Por Johnny Bernardo 

A intolerância religiosa e racial cresce a um ritmo acelerado em países como Brasil, Estados Unidos e Rússia - estes de maioria cristã. No Brasil, recentes episódios de perseguição a adeptos do Candomblé - inclusive com a participação de traficantes "evangélicos" do Rio de Janeiro - ocorrem em um momento de grande acirramento ideológico, e decorrente do crescimento de grupos conservadores. Recente pesquisa do Instituto Paraná demonstrou que "tendência para autoritarismo é alta no Brasil". Outro índice, de 2016, revelou que "70% dos casos de intolerância no Rio de Janeiro atingem religiões afro-brasileiras". Vivenciamos uma situação crítica, de grave crise social.

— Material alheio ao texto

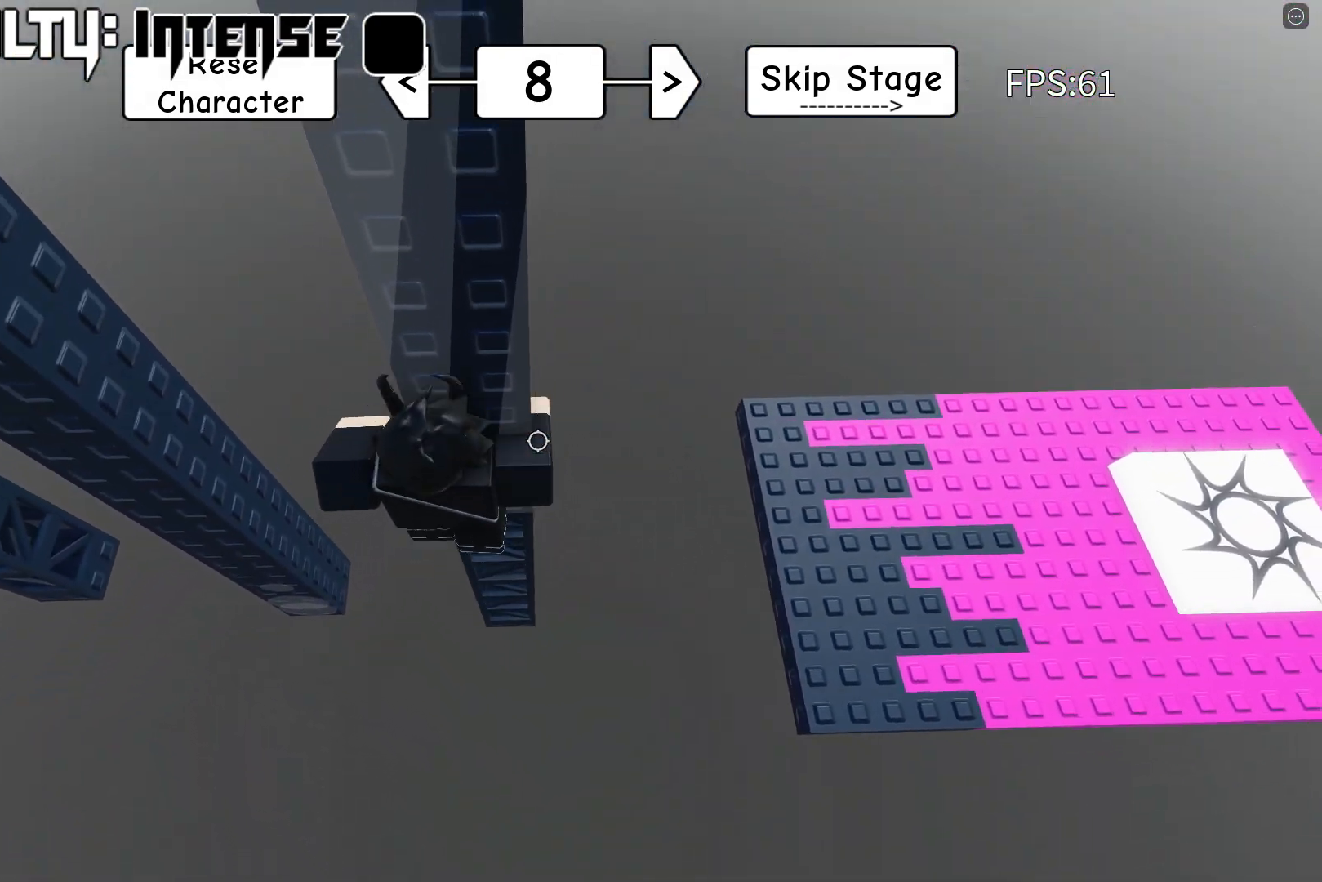
{"keys": ["d"], "events": [[100, "w", "up"], [150, "space", "down"], [283, "space", "up"]]}
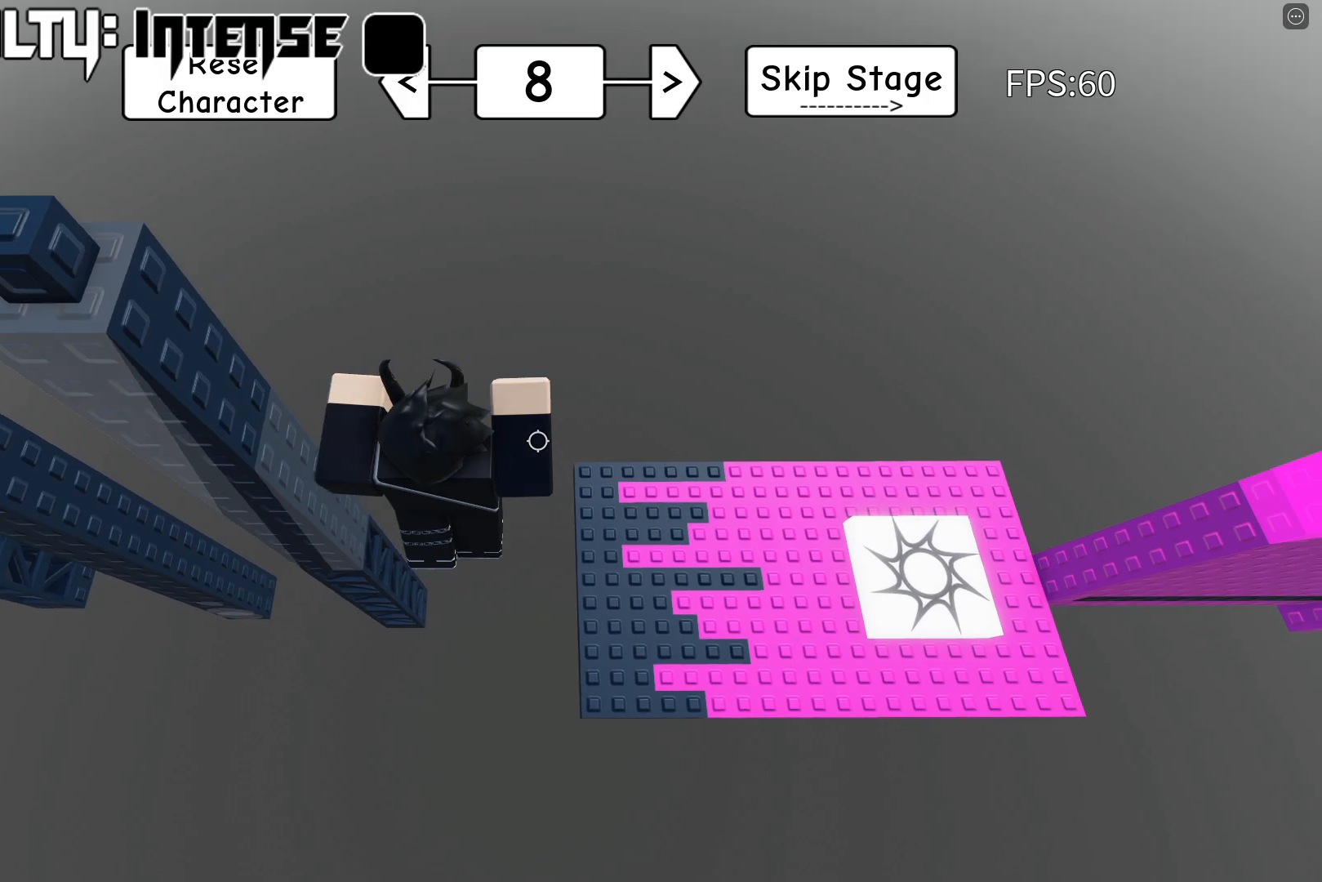
{"keys": ["d", "w"], "events": [[200, "w", "down"]]}
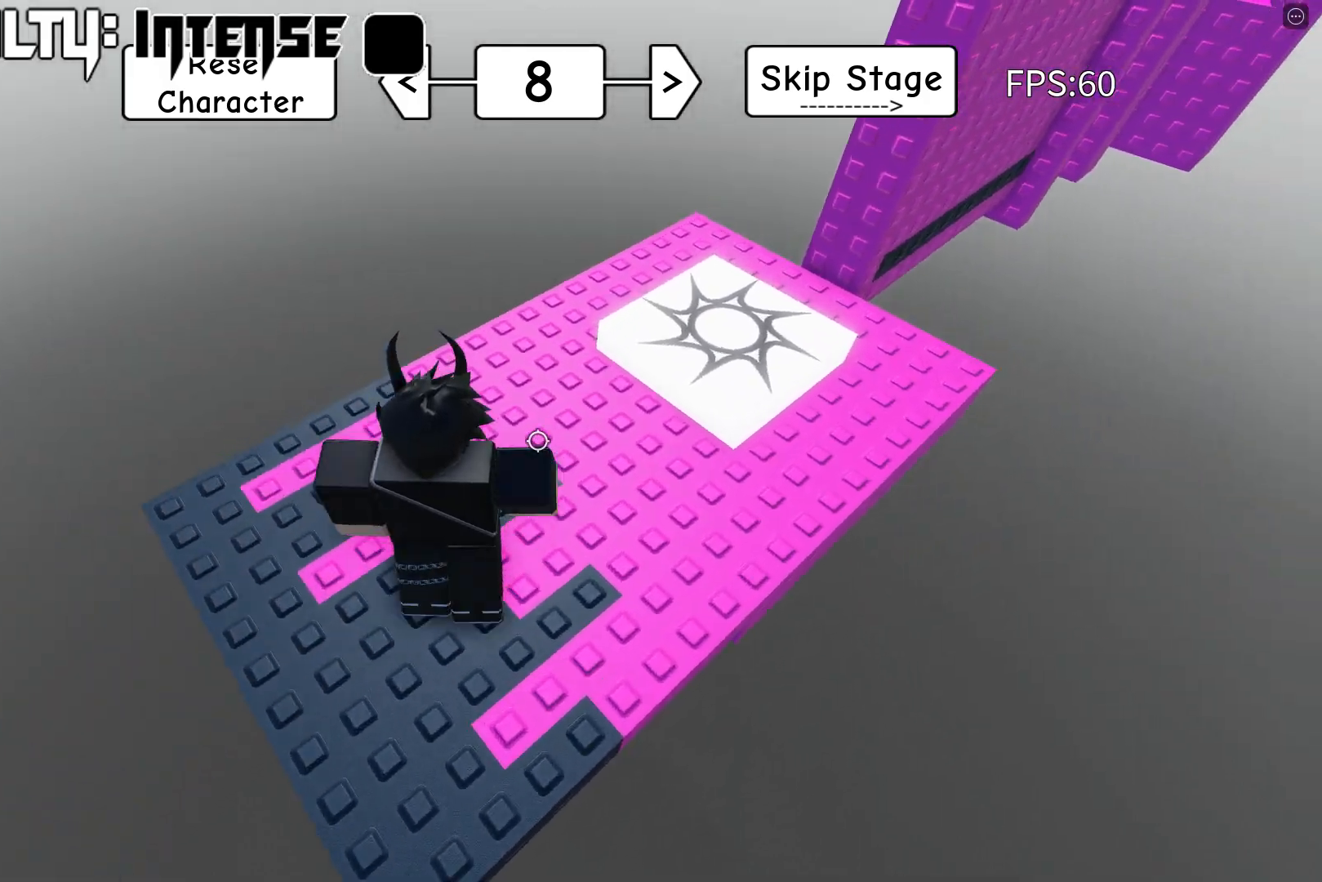
{"keys": ["d"], "events": [[367, "w", "up"]]}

Jesus jamais incentivou o ódio ao próximo, a adeptos de outras confissões religiosas. Sua mensagem era carregada de sentimentos de amor e compaixão ao próximo. "Amai o próximo como a si mesmo", foi o segundo maior mandamento apresentado por Cristo aos seus discípulos. Todos os seus discípulos compreendiam sua mensagem, embora que, em algumas situações, alguns demonstrassem sentimento de intolerância. É o caso relatado em Lucas 9 51-56. Nesta passagem, Tiago e João sugerem ao mestre que a cidade de Samaria fosse queimada, ao que Jesus respondeu: "Vós não sabeis de que espírito sois" (v. 56). Jesus não veio ao mundo para destruir, mas salvar as almas dos homens. Devemos levar ao mundo a mensagem humanitária de Cristo.